[Saved entries]
_ _ _

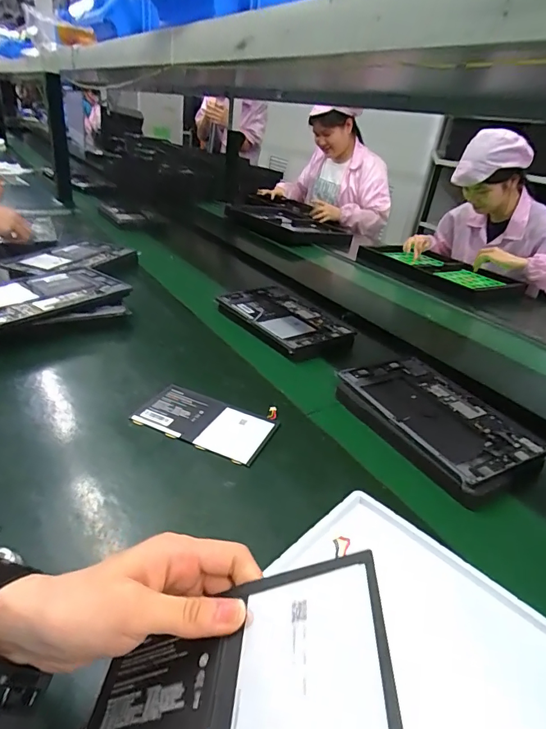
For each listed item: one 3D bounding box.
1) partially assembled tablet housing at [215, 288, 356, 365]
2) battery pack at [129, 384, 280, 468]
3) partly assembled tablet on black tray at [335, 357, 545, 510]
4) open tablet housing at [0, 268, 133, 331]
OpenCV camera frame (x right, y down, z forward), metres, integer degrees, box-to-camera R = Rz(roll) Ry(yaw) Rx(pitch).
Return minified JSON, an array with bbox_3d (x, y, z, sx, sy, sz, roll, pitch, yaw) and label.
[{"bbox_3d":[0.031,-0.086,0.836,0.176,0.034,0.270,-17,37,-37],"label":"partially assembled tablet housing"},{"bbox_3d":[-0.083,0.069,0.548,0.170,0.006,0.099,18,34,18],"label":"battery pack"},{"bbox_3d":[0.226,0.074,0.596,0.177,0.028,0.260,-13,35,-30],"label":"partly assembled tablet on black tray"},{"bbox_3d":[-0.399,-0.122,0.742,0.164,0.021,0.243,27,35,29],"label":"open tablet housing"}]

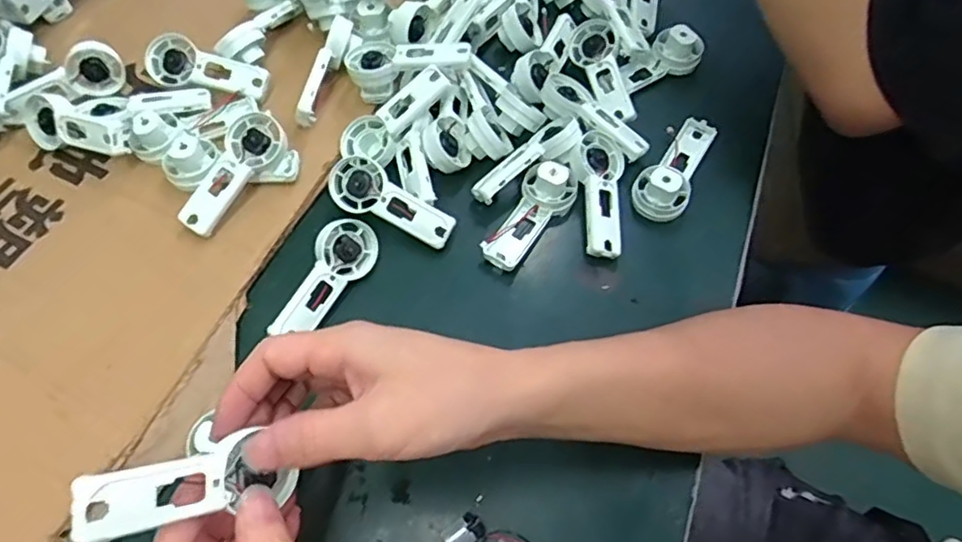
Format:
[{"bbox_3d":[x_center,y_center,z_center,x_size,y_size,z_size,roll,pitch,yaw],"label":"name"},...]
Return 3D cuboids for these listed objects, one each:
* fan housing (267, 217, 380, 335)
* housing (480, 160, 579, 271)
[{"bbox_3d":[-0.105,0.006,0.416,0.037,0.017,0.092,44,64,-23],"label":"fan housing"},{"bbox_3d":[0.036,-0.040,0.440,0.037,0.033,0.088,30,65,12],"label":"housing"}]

_ _ _

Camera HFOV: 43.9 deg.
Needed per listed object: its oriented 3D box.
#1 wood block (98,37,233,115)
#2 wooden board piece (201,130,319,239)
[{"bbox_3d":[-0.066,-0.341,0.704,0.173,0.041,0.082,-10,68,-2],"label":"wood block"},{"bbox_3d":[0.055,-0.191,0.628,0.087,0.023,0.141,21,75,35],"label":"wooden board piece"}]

_ _ _

**Work instruction**
Within the data above, how many lines include the string "listed"? Only the number is required.

**Expected answer**
3